Les craintes israéliennes quant à un renouvellement de la résistance armée en Cisjordanie dans l’ère après-Abbas, semble motiver les attaques israéliennes là-bas – à l’instar du raid mortel à Naplouse un peu plus tôt ce mois-ci.

Mais, comme à Gaza, la violence d’Israël en Cisjordanie n’est susceptible que de pousser les Palestiniens à peaufiner leurs capacités de résistance.

Nous ne pouvons pas non plus ignorer comment la résistance armée en Palestine et au Liban continue d’être criminalisée et dénoncée comme « terroriste » par les mêmes gouvernements et médias occidentaux qui arment et glorifient la résistance en Ukraine.

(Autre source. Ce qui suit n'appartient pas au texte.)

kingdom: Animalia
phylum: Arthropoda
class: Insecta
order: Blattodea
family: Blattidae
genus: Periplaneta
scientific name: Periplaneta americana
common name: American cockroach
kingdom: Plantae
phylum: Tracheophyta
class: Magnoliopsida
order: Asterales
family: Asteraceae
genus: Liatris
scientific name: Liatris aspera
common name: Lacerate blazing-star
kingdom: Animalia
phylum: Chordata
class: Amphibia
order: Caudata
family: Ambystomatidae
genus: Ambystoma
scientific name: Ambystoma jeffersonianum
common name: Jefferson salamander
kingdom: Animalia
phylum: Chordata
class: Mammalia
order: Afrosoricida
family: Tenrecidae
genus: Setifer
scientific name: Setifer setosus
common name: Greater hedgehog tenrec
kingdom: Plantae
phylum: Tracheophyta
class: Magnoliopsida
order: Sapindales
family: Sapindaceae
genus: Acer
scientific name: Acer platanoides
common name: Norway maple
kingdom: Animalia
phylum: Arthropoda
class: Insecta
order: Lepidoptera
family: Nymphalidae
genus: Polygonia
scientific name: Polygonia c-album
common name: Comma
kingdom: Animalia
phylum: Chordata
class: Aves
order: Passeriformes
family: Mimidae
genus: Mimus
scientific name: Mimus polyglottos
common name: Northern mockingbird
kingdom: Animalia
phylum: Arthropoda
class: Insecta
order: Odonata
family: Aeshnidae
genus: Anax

Le danger d’une guerre entre Israël et le Liban

Quant au Liban, un différend avec Israël à propos de leur frontière maritime commune menace de déclencher une confrontation militaire majeure, une situation incroyablement dangereuse qui n’a encore attiré que très peu l’attention.

Les EU ont exercé des pressions sur le Liban pour qu’il se mette rapidement d’accord avec Israël autour d’une frontière maritime, parce qu’une compagnie grecque est prête à commencer ses forages de gaz dans des eaux contestées sous contrôle israélien dès septembre prochain.

Face au contexte de la guerre en Ukraine, les pays européens sont particulièrement pressés de se mettre à acheter du gaz à Israël afin de remplacer la Russie en guise de source.

Mais le Hezbollah, la principale organisation de résistance au Liban, a déclaré maintes fois qu’il ne tolérerait pas la moindre violation des ressources et souveraineté du Liban et que, tout en ne cherchant pas une guerre contre Israël, il n’est pas du tout effrayé par cette éventualité.

« Si le Liban n’obtient pas les droits réclamés par l’État libanais, nous nous dirigeons vers une escalade »,

a récemment mis en garde Hasan Nasrallah, le chef du Hezbollah.

Vu la hausse des tensions, Israël prend ces avertissements au sérieux.

J’ai expliqué à Rania Khalek que, même si le Hezbollah ne devait jamais utiliser sa force militaire, cette simple menace est suffisante pour tenir à l’écart les sociétés internationales dont Israël a besoin pour développer les gisements gaziers.

Le danger ne peut être sous-estimé.

Le Hezbollah a montré qu’il avait la capacité de défaire Israël sur le champ de bataille.

C’est pour cette raison qu’Israël recours à la doctrine Dahiya – le ciblage délibéré et la destruction de masse des infrastructures civiles – comme il l’a fait au Liban en 2006.

Mais, depuis la guerre, le Hezbollah a fortement renforcé son arsenal. Israël croit que son ennemi dispose de 100 000 roquettes qui peuvent atteindre n’importe quelle partie du pays et qui submergeraient les systèmes de défense contre les missiles.

Le Liban et Israël ont créé une sorte de dissuasion non nucléaire – une destruction non nucléaire mutuellement assurée, ai-je dit à Rania Khalek. Personne au Liban n’a de doute à propos de la volonté ou de la capacité d’Israël de détruire le pays.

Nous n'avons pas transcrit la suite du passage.